Hubby and I had debated about whether to get an individual share or a family share. According to their website, an individual share feeds two adults and a family share feeds four. Given our two little ones, it was doubtful they could be relied on to chow down on all those veggies. But, my husband felt it was better to have more rather than less. So we chose the family share. But neither of us really realized how much a family share was.

What is a CSA?

CSA stands for community-supported agriculture. Individual farms participating in CSAs offer shares of farm crops to community members for a fee. In this model, consumers pay ahead of time for a “share” of the crops that they then receive throughout the season.
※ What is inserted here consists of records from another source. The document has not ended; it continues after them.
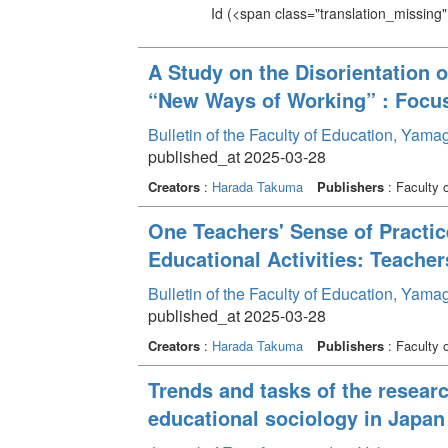
Id
(<span class="translation_missing" 
A Study on the Disorientation 
“New Ways of Working” : Focus
Bulletin of the Faculty of Education, Yam
published_at 2025-03-28
Creators
:
Harada Takuma
Publishers
: Faculty 
One Teachers' Sense of Practic
Educational Activities: Teacher
Bulletin of the Faculty of Education, Yam
published_at 2025-03-28
Creators
:
Harada Takuma
Publishers
: Faculty 
Trends and tasks of the resear
educational sociology in Japan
Consumers generally have no control over what they will receive; they receive whatever is ripe and in season. A positive feature of the model is that the produce is usually below market price and often organic. A negative is that this is not for people who can’t handle unpredictability, who don’t like most vegetables, or who don’t like the concept of not being able to choose.

For more information, visit Local Harvest; the website describes what this is and how it works. It also has a search engine for finding a CSA farm that is close to you.

The Challenge

After the first few weeks of receiving vegetables, I began to realize just how much a family share is at this farm and just how much cooking, preserving and giving away I must do. My refrigerator is now overstuffed with bags of greens: lettuce, spinach, arugula, kale, chard and bok choy. Every crevice is taken up to the point where I’ve had to cut back on buying other foods that I normally restock the fridge with. It is overwhelming.

What to do with it all? The answer is that I must cook, cook, cook. What to cook and what to preserve for later? Can I use it all up in creative and delicious ways? Can I preserve some for later use the rest of the year? Will my picky family eat it, or at least try new vegetables? Oh, and did I mention that I’m just a home cook who has never cooked with some of these vegetables that I’m going to get?

I don’t know the answer to these questions but I’m excited to embark on this culinary journey for the next six months.